* **TASK INSTRUCTIONS**
Recast part of the records below as a JSON list of strings, one string per line and no blank lines. Begin at the line that contains "Acceptance check, voltage (kV) field.", stop after the line that contains "Read: -20°F", and include nothing outside that span.

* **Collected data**
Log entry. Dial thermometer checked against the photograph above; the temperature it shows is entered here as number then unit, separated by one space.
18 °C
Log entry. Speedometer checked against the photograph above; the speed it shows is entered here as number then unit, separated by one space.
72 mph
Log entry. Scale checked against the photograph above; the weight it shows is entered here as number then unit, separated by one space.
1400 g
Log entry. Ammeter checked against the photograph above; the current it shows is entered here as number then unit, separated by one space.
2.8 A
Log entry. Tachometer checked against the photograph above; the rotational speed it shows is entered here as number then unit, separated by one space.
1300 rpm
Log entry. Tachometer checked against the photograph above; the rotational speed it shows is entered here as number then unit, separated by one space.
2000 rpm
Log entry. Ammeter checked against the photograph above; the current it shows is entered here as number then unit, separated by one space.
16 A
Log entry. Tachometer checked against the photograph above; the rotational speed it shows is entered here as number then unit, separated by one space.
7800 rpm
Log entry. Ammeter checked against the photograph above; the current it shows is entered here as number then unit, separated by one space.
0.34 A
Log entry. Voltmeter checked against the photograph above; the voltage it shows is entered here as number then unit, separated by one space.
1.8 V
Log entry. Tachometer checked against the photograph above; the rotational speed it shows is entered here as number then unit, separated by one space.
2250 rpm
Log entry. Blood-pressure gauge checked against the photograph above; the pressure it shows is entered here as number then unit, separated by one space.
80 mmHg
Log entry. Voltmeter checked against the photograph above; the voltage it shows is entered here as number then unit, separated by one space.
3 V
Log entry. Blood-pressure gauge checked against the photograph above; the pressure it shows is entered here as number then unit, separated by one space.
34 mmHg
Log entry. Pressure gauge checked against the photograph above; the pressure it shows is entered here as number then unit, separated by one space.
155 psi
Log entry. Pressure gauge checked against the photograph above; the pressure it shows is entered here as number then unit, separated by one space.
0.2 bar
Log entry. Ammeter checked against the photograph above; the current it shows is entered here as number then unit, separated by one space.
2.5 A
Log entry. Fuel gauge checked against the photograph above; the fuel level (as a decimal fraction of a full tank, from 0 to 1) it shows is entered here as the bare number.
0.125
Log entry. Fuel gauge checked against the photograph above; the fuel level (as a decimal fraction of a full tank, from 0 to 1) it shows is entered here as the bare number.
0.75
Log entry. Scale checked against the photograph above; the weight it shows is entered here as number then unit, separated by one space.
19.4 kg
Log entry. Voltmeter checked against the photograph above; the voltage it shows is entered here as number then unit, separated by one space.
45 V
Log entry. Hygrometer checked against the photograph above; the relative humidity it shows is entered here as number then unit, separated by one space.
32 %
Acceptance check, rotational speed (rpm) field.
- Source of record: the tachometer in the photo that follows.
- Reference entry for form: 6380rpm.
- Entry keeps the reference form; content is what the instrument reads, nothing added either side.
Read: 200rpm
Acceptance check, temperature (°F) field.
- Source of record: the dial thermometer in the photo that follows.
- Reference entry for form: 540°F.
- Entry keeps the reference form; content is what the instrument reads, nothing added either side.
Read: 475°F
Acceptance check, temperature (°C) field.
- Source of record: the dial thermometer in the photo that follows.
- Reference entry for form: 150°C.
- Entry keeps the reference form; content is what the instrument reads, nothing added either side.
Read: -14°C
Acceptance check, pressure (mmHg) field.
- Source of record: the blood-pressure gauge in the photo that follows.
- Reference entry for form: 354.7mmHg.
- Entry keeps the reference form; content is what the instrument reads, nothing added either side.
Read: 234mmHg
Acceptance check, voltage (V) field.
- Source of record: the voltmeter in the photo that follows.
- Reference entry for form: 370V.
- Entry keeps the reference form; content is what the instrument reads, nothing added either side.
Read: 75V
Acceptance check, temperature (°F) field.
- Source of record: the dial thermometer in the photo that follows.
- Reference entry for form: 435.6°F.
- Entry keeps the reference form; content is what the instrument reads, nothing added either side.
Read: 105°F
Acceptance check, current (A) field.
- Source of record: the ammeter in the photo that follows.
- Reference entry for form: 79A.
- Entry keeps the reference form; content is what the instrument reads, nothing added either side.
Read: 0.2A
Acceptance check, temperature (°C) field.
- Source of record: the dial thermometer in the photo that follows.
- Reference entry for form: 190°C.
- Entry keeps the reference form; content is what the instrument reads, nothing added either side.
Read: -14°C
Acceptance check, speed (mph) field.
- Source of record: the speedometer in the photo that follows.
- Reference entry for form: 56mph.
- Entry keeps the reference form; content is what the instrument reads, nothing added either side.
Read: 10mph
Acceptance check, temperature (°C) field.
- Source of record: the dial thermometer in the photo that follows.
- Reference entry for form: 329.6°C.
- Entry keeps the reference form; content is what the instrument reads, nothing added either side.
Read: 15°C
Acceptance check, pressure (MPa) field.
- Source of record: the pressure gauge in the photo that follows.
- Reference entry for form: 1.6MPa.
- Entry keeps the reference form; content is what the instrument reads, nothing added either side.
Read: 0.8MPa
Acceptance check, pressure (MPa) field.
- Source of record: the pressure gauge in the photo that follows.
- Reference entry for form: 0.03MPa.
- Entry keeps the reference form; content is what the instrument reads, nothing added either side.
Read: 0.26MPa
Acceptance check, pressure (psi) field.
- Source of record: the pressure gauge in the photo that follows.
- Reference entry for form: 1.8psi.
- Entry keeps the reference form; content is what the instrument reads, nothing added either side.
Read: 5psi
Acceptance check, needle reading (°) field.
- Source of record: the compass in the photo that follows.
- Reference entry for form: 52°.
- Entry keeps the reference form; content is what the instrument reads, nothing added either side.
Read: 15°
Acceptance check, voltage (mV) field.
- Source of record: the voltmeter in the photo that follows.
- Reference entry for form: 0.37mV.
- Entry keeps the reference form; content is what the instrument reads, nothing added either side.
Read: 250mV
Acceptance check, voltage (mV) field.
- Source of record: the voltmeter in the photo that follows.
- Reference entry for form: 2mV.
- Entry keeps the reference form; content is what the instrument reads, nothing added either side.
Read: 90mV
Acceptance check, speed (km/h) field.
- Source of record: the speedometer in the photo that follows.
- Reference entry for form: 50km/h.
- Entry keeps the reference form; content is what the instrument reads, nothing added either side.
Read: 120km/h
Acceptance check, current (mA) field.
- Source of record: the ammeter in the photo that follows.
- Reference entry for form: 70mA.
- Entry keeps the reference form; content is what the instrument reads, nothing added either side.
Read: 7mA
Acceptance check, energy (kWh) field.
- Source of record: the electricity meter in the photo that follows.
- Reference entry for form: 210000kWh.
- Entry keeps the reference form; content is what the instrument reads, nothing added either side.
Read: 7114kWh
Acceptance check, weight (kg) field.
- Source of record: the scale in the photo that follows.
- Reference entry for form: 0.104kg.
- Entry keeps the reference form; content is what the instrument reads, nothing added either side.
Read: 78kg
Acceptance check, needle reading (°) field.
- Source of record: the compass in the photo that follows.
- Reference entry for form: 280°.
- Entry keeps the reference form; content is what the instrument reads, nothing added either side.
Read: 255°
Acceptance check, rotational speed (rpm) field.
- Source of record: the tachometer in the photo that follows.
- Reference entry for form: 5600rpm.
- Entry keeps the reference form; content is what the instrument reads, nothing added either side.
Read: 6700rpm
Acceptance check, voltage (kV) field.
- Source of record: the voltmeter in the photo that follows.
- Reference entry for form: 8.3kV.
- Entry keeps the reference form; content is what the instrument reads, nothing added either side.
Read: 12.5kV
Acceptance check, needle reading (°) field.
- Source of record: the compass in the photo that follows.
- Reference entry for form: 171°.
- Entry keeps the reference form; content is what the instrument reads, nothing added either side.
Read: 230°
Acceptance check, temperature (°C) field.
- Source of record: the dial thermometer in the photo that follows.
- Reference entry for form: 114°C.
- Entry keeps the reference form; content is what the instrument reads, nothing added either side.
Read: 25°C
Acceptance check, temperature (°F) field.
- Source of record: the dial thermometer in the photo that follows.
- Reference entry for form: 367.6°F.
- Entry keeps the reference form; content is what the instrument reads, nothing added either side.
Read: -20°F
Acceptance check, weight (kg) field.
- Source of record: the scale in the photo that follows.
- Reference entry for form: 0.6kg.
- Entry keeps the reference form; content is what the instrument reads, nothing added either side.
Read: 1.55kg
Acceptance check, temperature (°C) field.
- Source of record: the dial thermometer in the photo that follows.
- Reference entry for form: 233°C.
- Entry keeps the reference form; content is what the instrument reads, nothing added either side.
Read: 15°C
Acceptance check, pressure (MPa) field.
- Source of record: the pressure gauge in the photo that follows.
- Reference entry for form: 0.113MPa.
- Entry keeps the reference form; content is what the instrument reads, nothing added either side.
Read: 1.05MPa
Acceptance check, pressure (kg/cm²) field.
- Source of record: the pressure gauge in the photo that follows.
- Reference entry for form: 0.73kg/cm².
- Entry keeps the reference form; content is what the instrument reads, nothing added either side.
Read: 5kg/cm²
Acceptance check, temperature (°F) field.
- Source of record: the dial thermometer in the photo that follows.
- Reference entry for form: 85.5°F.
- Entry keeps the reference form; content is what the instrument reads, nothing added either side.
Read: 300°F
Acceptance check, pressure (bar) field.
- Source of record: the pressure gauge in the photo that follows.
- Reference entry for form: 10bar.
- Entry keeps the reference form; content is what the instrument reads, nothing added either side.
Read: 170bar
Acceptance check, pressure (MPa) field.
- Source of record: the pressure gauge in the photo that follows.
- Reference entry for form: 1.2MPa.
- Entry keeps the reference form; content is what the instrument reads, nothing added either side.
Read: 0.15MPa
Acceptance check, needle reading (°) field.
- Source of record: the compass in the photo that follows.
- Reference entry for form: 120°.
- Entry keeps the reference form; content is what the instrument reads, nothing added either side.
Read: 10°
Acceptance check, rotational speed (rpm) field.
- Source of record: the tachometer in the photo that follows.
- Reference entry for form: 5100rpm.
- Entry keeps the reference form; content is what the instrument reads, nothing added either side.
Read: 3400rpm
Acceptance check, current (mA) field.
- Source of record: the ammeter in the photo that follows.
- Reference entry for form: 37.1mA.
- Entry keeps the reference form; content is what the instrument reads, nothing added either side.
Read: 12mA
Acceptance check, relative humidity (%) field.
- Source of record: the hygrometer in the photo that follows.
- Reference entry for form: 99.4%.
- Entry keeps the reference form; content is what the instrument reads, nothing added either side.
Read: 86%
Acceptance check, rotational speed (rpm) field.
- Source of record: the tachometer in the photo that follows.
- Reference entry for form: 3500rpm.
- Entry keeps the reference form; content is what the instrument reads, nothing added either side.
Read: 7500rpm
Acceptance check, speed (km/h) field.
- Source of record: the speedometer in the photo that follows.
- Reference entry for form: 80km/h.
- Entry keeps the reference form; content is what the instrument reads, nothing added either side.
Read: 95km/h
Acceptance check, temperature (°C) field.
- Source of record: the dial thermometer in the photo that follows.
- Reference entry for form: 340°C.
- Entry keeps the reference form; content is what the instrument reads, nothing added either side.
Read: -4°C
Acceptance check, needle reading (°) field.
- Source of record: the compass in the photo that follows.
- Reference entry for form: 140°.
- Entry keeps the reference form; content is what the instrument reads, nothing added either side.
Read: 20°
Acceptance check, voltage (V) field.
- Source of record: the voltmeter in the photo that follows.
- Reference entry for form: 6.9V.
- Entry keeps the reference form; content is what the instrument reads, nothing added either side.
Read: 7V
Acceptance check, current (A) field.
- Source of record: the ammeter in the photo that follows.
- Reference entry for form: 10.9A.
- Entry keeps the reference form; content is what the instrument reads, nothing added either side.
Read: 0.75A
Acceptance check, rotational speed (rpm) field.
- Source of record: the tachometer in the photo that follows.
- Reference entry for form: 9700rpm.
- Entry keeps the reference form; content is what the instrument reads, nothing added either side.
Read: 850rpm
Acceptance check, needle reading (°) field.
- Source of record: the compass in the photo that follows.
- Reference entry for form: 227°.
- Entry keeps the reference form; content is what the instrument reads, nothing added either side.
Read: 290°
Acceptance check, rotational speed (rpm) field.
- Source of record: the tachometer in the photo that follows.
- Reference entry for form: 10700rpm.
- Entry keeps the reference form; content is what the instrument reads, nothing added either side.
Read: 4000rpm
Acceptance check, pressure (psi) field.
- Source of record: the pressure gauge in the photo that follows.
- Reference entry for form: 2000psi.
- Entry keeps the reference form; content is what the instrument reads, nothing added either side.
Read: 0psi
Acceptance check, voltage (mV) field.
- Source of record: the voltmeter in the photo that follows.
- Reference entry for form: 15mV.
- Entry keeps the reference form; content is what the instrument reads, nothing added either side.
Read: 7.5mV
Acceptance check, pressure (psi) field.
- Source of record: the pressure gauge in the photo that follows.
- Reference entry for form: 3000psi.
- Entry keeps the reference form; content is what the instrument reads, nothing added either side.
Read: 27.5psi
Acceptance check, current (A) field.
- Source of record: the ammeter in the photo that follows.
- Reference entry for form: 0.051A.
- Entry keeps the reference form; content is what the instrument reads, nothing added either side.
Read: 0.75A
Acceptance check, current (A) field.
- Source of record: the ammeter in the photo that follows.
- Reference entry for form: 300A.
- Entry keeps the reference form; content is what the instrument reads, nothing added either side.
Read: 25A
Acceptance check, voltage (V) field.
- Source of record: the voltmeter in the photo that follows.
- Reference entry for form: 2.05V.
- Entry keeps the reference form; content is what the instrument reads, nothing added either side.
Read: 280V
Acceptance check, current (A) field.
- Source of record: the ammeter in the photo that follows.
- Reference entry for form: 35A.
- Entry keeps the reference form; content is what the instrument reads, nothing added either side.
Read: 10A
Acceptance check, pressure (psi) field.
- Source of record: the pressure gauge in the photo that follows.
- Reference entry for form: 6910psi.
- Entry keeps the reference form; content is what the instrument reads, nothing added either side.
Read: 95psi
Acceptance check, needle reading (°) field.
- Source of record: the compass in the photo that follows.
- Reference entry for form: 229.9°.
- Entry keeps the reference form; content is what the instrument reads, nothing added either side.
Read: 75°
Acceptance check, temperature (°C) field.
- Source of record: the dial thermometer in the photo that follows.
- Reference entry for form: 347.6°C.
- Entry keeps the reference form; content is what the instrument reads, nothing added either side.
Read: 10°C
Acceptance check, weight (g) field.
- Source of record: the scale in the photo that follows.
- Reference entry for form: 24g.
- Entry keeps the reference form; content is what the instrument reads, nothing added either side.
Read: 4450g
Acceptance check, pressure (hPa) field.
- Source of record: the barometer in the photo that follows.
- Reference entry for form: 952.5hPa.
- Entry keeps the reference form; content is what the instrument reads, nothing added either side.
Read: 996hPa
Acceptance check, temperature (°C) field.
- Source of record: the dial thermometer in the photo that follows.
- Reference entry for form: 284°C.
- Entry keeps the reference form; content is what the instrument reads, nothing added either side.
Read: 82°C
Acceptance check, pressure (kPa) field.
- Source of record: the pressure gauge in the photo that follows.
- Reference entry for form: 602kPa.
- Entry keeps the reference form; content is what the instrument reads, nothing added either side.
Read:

* **TASK RESULT**
[
  "Acceptance check, voltage (kV) field.",
  "- Source of record: the voltmeter in the photo that follows.",
  "- Reference entry for form: 8.3kV.",
  "- Entry keeps the reference form; content is what the instrument reads, nothing added either side.",
  "Read: 12.5kV",
  "Acceptance check, needle reading (°) field.",
  "- Source of record: the compass in the photo that follows.",
  "- Reference entry for form: 171°.",
  "- Entry keeps the reference form; content is what the instrument reads, nothing added either side.",
  "Read: 230°",
  "Acceptance check, temperature (°C) field.",
  "- Source of record: the dial thermometer in the photo that follows.",
  "- Reference entry for form: 114°C.",
  "- Entry keeps the reference form; content is what the instrument reads, nothing added either side.",
  "Read: 25°C",
  "Acceptance check, temperature (°F) field.",
  "- Source of record: the dial thermometer in the photo that follows.",
  "- Reference entry for form: 367.6°F.",
  "- Entry keeps the reference form; content is what the instrument reads, nothing added either side.",
  "Read: -20°F"
]